# Interpretation of portfolio standard deviation

I have computed an efficient frontier using quadratic optimization algorithm for some stock data and then plotted it.

However, I have troubles understanding how to interpret standard deviation of portfolio returns. For example, if you look at the plot, you can see that for daily return of 0.0006, the standard deviation is roughly 0.017.

What does that mean? Does it mean that on average daily return of my portfolio is going to be $0.0006\pm0.017$?

In other words, should I expect daily return to be in the interval from $-0.0164$ to $0.0176$?
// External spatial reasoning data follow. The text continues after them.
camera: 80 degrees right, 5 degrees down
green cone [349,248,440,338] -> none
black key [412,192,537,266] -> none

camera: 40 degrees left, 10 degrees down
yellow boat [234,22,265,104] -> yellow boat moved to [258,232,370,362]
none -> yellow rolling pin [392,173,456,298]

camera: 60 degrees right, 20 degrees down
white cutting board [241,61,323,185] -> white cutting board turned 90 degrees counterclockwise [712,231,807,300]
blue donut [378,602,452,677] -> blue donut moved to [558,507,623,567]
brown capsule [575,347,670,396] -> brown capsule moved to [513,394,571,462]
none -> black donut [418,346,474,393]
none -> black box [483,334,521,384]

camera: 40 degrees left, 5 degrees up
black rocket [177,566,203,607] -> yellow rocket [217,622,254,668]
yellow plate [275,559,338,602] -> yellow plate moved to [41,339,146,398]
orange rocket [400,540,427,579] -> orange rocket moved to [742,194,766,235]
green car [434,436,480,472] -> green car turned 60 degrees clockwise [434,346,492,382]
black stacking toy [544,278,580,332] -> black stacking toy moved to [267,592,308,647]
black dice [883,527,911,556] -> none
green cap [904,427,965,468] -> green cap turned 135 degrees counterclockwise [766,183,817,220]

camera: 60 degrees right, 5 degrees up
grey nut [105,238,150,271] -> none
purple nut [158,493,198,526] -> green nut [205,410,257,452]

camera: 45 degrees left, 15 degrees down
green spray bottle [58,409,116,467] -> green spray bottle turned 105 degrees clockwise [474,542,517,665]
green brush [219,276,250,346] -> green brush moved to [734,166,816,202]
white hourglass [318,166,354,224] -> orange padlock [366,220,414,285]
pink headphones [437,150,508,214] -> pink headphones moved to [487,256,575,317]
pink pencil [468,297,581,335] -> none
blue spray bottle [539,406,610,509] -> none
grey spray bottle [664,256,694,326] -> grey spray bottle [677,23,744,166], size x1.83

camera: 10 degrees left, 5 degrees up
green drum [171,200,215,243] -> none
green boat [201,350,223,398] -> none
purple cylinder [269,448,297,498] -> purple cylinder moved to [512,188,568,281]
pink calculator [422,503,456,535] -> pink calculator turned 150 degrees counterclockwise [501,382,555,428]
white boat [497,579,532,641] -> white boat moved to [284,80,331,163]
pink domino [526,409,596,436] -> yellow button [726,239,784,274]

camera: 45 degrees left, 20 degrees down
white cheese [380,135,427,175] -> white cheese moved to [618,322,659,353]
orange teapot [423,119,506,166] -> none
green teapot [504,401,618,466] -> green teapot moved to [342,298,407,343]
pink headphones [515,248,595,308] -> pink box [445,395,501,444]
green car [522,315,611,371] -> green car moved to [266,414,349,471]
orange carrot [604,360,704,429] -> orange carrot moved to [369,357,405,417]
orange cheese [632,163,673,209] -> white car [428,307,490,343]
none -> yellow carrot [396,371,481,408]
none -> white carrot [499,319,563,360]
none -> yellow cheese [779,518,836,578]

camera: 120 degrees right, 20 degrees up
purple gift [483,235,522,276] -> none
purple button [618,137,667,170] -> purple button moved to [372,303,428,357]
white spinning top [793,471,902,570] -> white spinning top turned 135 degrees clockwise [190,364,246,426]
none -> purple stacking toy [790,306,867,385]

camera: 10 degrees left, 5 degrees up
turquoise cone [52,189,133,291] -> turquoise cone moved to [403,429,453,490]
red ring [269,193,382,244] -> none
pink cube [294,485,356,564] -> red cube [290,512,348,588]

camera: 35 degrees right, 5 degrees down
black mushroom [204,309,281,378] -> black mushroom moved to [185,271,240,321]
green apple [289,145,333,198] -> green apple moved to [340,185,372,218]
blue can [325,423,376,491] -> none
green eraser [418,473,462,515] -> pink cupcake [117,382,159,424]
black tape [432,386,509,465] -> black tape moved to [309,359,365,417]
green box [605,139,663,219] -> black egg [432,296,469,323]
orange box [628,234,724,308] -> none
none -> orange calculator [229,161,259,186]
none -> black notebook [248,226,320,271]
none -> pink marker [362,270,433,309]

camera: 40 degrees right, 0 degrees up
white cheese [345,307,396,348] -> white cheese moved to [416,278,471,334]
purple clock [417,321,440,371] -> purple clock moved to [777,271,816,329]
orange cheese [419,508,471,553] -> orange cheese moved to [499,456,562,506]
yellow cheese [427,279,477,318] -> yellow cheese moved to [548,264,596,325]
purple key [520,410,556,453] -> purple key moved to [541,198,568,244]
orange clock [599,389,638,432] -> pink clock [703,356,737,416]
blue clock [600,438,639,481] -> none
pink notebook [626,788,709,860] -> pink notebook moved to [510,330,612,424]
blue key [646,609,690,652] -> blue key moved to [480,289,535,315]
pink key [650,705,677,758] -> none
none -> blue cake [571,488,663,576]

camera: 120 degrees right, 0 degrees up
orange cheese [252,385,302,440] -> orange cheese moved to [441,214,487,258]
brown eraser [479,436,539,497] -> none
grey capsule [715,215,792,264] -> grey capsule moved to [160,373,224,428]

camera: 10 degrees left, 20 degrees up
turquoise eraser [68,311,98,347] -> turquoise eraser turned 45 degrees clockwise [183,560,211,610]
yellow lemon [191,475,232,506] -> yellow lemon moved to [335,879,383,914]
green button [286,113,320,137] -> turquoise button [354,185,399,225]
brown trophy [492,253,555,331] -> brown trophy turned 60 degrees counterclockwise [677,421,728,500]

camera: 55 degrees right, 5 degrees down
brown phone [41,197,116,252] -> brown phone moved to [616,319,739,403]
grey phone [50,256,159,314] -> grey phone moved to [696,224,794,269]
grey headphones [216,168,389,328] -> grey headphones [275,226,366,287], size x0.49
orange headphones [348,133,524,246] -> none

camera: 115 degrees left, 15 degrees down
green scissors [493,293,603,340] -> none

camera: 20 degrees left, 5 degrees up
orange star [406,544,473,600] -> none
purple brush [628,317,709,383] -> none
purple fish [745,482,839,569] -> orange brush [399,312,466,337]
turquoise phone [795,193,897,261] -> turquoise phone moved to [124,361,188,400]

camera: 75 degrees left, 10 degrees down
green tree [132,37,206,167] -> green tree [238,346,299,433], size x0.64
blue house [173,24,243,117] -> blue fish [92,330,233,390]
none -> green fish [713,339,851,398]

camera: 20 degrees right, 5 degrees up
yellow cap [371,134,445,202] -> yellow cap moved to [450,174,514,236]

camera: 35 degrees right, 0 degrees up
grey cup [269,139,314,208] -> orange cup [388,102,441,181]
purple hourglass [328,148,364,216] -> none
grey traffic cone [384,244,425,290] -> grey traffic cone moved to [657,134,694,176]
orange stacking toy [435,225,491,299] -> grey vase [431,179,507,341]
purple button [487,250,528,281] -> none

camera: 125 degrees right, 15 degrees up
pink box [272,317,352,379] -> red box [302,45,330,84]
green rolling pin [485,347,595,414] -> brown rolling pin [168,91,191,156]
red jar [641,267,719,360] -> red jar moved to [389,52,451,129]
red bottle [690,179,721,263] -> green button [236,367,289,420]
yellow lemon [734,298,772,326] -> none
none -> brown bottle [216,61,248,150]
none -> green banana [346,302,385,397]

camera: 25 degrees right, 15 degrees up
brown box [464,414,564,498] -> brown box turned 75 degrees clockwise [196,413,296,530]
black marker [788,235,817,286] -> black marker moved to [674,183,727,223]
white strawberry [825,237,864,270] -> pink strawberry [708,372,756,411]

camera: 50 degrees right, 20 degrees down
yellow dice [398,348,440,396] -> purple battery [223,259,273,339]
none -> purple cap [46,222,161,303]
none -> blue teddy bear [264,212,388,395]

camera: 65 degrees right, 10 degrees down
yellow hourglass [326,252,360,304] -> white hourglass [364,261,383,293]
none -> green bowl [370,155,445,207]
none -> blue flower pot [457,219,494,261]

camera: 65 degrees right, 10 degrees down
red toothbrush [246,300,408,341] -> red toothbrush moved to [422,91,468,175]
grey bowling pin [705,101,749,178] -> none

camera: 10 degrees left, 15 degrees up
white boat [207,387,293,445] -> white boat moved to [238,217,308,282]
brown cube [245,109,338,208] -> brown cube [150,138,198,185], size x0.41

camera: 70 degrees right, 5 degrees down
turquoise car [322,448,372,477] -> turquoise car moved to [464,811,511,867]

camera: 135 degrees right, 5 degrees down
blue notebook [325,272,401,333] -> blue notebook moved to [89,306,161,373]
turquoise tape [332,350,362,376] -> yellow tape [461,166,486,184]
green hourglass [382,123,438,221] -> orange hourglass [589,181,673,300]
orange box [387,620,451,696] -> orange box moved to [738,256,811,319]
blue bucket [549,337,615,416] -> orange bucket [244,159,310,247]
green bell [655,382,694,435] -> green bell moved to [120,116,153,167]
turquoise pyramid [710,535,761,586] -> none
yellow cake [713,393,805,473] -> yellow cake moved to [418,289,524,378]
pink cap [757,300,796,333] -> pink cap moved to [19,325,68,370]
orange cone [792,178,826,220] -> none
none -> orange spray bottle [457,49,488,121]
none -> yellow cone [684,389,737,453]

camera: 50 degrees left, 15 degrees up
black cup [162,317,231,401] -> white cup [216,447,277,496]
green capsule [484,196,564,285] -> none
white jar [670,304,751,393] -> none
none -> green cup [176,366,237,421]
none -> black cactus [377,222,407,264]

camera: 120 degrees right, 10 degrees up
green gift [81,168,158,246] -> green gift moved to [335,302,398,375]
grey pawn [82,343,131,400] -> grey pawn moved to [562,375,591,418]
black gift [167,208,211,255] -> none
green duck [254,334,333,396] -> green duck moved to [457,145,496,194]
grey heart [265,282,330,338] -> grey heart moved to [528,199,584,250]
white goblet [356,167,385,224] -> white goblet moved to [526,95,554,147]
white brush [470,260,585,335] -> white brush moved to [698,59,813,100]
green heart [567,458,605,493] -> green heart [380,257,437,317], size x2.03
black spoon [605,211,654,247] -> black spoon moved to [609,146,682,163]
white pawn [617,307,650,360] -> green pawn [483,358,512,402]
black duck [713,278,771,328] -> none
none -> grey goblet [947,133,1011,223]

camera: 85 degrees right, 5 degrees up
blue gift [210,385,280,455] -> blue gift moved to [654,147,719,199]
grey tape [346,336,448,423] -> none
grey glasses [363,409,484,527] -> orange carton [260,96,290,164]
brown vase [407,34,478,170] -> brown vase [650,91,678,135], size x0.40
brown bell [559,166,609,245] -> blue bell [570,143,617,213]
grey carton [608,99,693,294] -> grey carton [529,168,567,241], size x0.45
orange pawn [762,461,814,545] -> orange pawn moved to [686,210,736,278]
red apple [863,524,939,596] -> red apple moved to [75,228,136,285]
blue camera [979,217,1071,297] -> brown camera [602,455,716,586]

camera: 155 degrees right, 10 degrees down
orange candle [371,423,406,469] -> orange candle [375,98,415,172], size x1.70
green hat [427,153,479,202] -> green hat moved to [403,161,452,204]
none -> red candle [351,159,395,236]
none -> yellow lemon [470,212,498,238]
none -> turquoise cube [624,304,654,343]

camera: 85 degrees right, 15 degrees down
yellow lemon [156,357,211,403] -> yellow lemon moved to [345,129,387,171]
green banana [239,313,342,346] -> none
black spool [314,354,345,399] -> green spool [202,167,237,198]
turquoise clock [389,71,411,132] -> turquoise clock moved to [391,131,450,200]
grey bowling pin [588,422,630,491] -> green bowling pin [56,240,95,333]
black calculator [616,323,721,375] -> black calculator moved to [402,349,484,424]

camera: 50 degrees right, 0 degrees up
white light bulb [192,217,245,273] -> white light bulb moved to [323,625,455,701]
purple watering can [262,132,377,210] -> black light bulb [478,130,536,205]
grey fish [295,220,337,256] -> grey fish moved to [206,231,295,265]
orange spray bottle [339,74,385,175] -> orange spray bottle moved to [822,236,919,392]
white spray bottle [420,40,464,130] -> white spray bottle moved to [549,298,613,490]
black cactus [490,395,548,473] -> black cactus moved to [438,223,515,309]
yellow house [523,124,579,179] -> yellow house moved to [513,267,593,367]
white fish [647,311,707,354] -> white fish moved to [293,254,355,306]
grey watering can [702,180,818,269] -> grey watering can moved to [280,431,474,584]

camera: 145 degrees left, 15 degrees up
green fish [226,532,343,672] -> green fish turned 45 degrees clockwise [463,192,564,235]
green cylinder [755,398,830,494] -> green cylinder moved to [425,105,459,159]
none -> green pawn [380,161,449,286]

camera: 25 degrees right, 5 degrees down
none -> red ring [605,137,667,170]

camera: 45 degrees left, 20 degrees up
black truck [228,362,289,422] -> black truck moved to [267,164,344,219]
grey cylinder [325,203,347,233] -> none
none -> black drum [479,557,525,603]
P.S. Also, how do I go from daily values to yearly in terms of returns and standard deviation, knowing that there are 250 trading days? Is the following way correct?

$r_{yearly} = (1 + r_{daily})^{250} - 1$

$SD_{yearly} = SD_{daily} \times \sqrt{250}$

It depends on the distribution of the returns. If you assume that it's roughly normally distributed, then you have a ~68% chance for a return in the range of 1 standard deviation, ~95% chance for 2 standard deviations, and so on.

@Richard I assume your $V$ stands for variance so that your formula is correct. The question was about standard deviation, though, and there the square root needs to be taken.

• Yes,but this is trivial and your answer is a comment. – Ric Jan 14 '16 at 15:32
• @Richard Absolutely! Unfortunately I wasn't able to write a comment at that point in time (missing the necessary reputation which I now have). – Dr_Be Jan 14 '16 at 16:01

The first part of the question is correct.

The second is wrong:

If you model daily log returns: $$r_t = \log(P_t)-\log(P_{t-1}$$ then your yearly return $r_y$ is just $$\sum_{t=0}^{250} r_t,$$ assuming $250$ days. Then $$E[r_y] = 250 E[r_t],$$ and $$V[r_y] = 250 V[r_t]$$ if we assume that returns are uncorrelated.

In the case of arithmetic returns $$r_t = P_t/P_{t-1}-1.$$ The exact expressions for passing from daily mean to yearly are not that easy. The same holds for variance.